El secreto no es otro que una pieza de jamón de origen 100% nacional asada al horno en su propio jugo sin colorantes ni conservantes. Ese cocinado a fuego lento permite obtener una carne jugosa y tierna con un sabor casero y un elevado contenido en proteínas.
Desde que aterrizó en IKEA, el codillo de Tello compite en popularidad con las famosas albóndigas suecas en los centros de toda España. Medios de comunicación especializados lo han llegado a comparar con el Big Mac de McDonald's, señalándolo como la pieza más vendida de toda su sección de carnes.
Con un precio habitual que ronda los 12 euros, pero que baja hasta los seis en ofertas para socios IKEA Family, hacen de este plato todo un "gancho comercial". Además de encontrarlo en el restaurante de Ikea, la entidad toledana lo vende en formato "listo para degustar". Solo basta con calentar el codillo unos tres minutos en el microondas o en el horno para disfrutar de una comida con gran aporte nutritivo.
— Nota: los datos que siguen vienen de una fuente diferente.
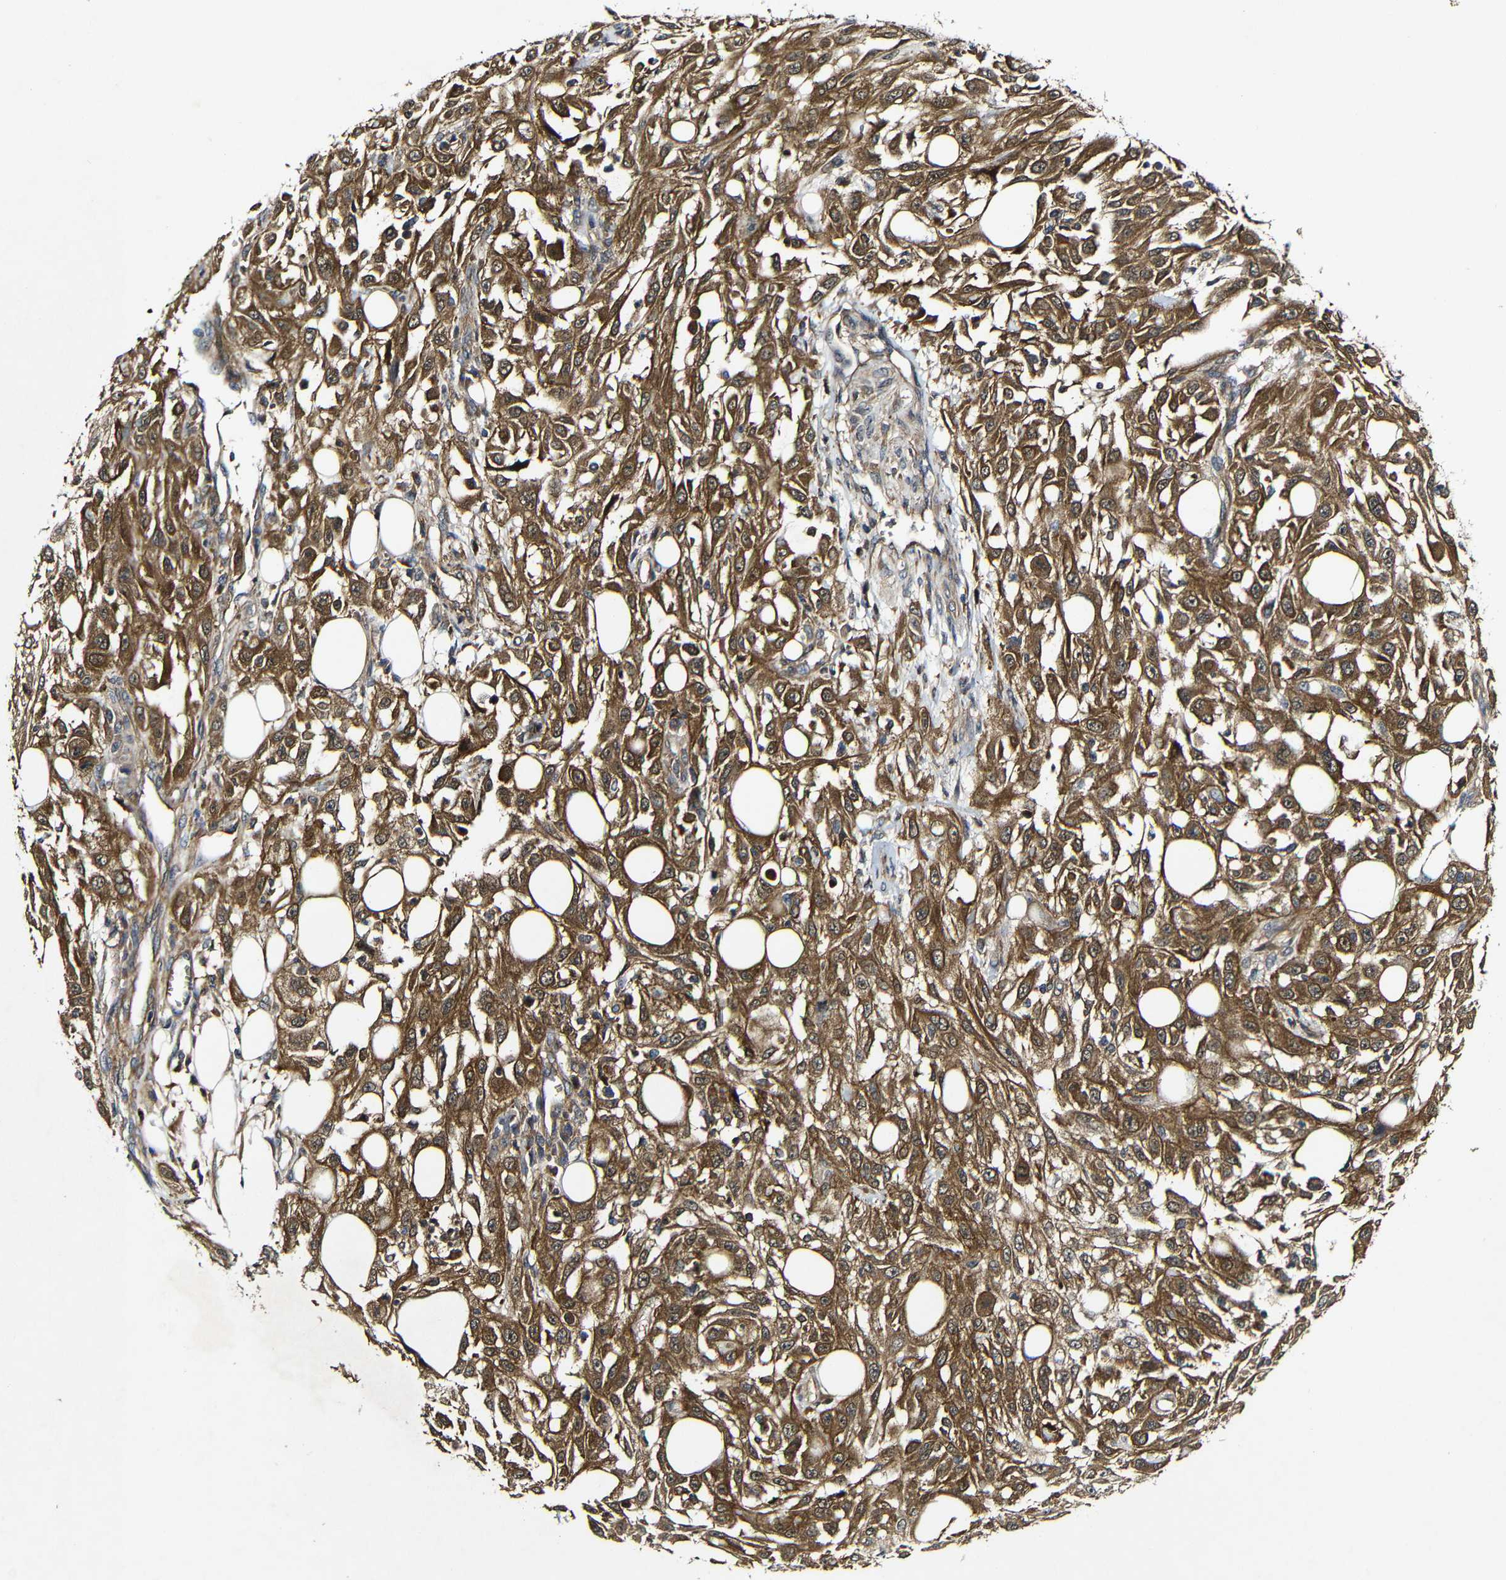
{"staining": {"intensity": "moderate", "quantity": ">75%", "location": "cytoplasmic/membranous"}, "tissue": "skin cancer", "cell_type": "Tumor cells", "image_type": "cancer", "snomed": [{"axis": "morphology", "description": "Squamous cell carcinoma, NOS"}, {"axis": "topography", "description": "Skin"}], "caption": "Protein staining displays moderate cytoplasmic/membranous expression in about >75% of tumor cells in skin cancer.", "gene": "GSDME", "patient": {"sex": "male", "age": 75}}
Imagen de la sede del Grupo Tello.
Tello, un gigante en
Fundada en 1948 por Eusebio Tello, la empresa nació como un pequeño negocio que hoy se ha transformado en una potencia industrial que da empleo a 1.431 personas y mantiene un volumen de ventas de 90 millones de kilos entre productos frescos y elaborados, con presencia en más de 50 países.
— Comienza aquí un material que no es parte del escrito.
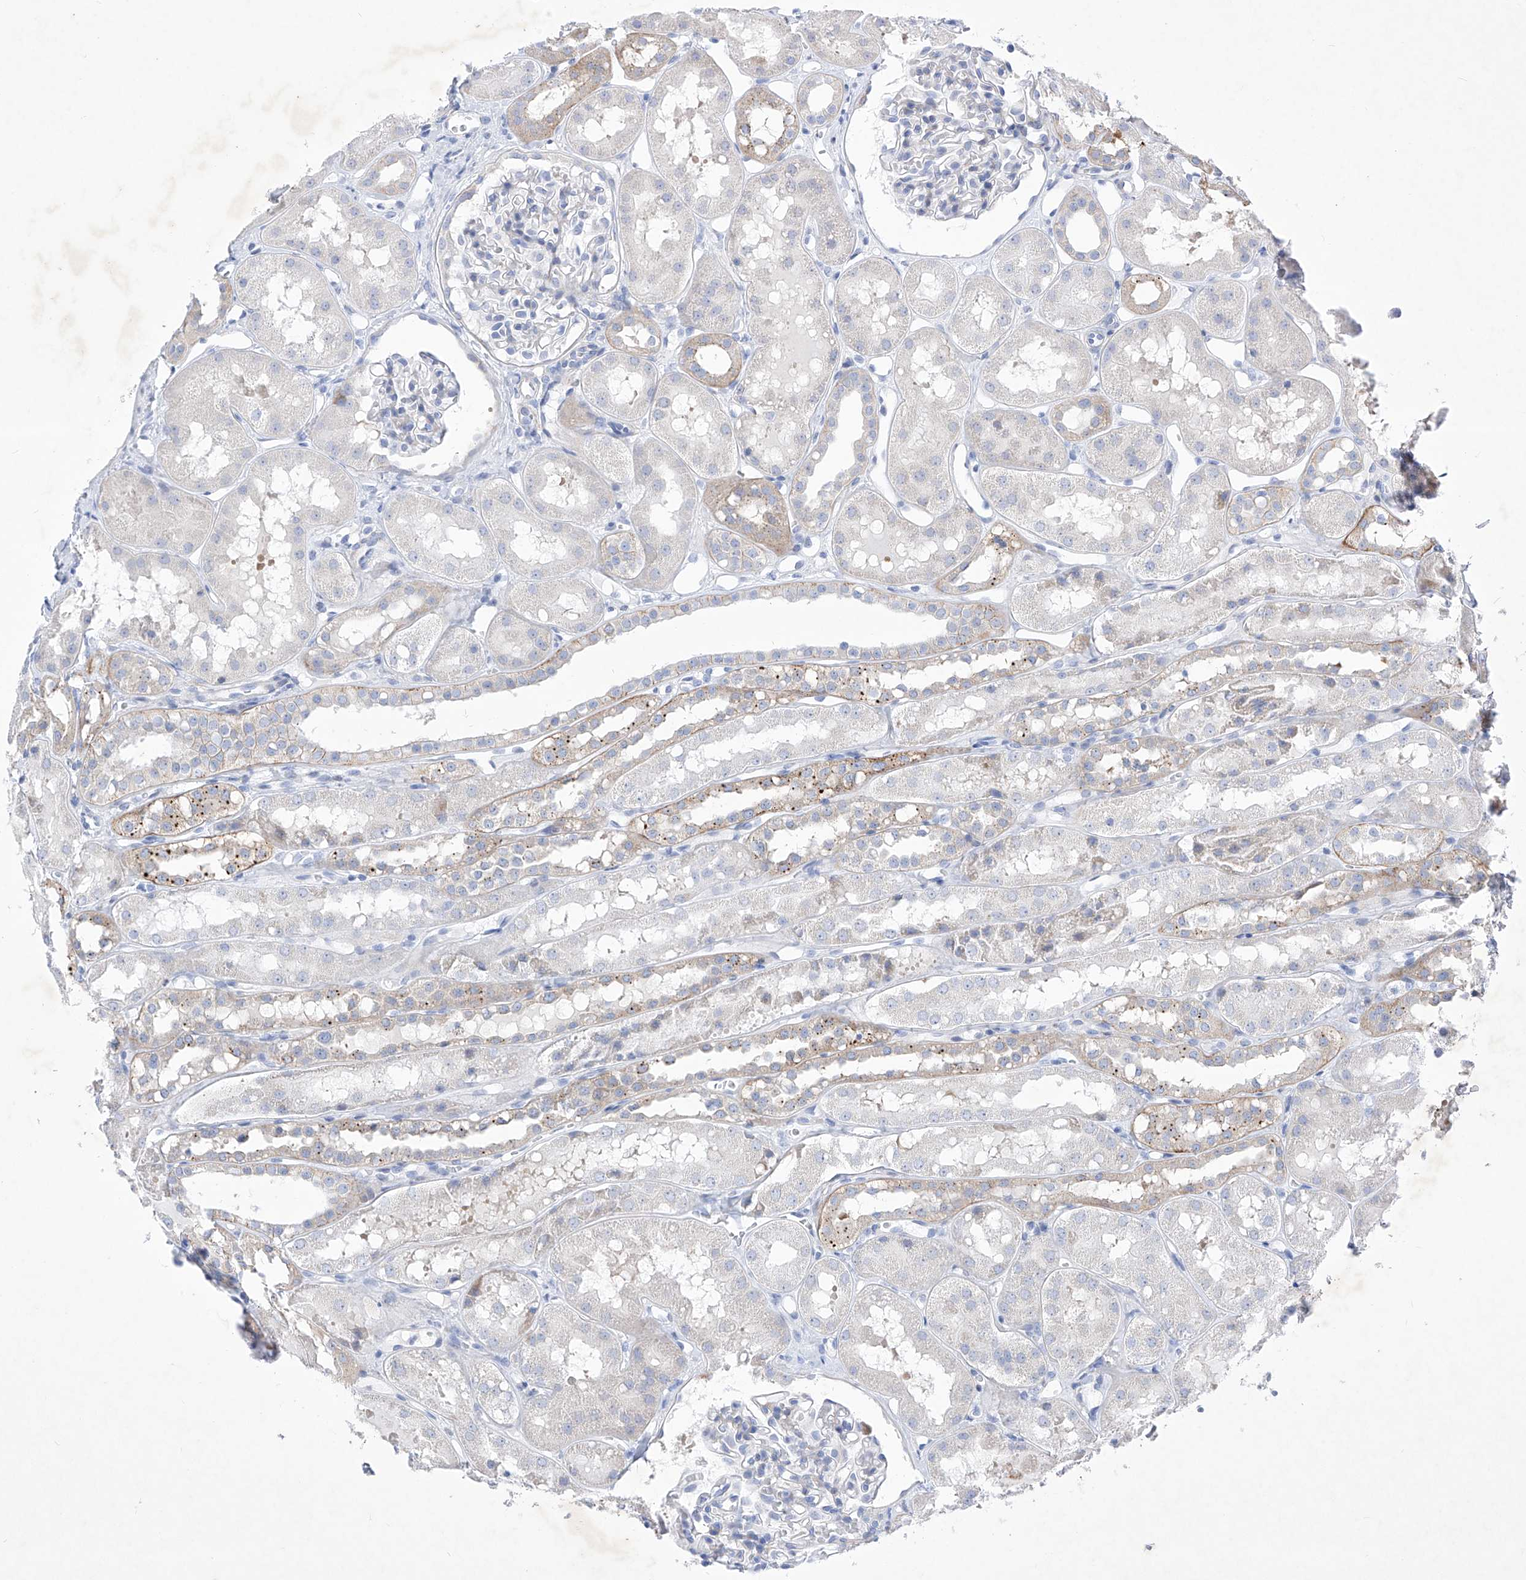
{"staining": {"intensity": "negative", "quantity": "none", "location": "none"}, "tissue": "kidney", "cell_type": "Cells in glomeruli", "image_type": "normal", "snomed": [{"axis": "morphology", "description": "Normal tissue, NOS"}, {"axis": "topography", "description": "Kidney"}], "caption": "Immunohistochemistry (IHC) image of unremarkable kidney stained for a protein (brown), which reveals no positivity in cells in glomeruli.", "gene": "C1orf87", "patient": {"sex": "male", "age": 16}}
Precisamente este jueves, el grupo informó que ha cerrado el ejercicio 2025 con una facturación de 410 millones de euros, lo que supone un incremento del 2 % respecto al año anterior y refleja la solidez de su estrategia "basada en la competitividad, la especialización y el desarrollo de relaciones comerciales estables, especialmente en los mercados europeos y asiáticos", según ha señalado recientemente desde la propia entidad.
El director general de Grupo Tello Alimentación, Alfonso Alcázar, apuntó este semana que prevén destinar más de 6 millones de euros en 2026 a proyectos de innovación, automatización y eficiencia industrial.
Entre las últimas iniciativas que están desarrollando para reducir su impacto ambiental destaca la generación de energía fotovoltaica, que permite evitar más de 7.000 toneladas de CO₂ al año. Asimismo, Tello ha activado planes de reducción de su huella de carbono en colaboración con el Ministerio para la Transición Ecológica y el Reto Demográfico.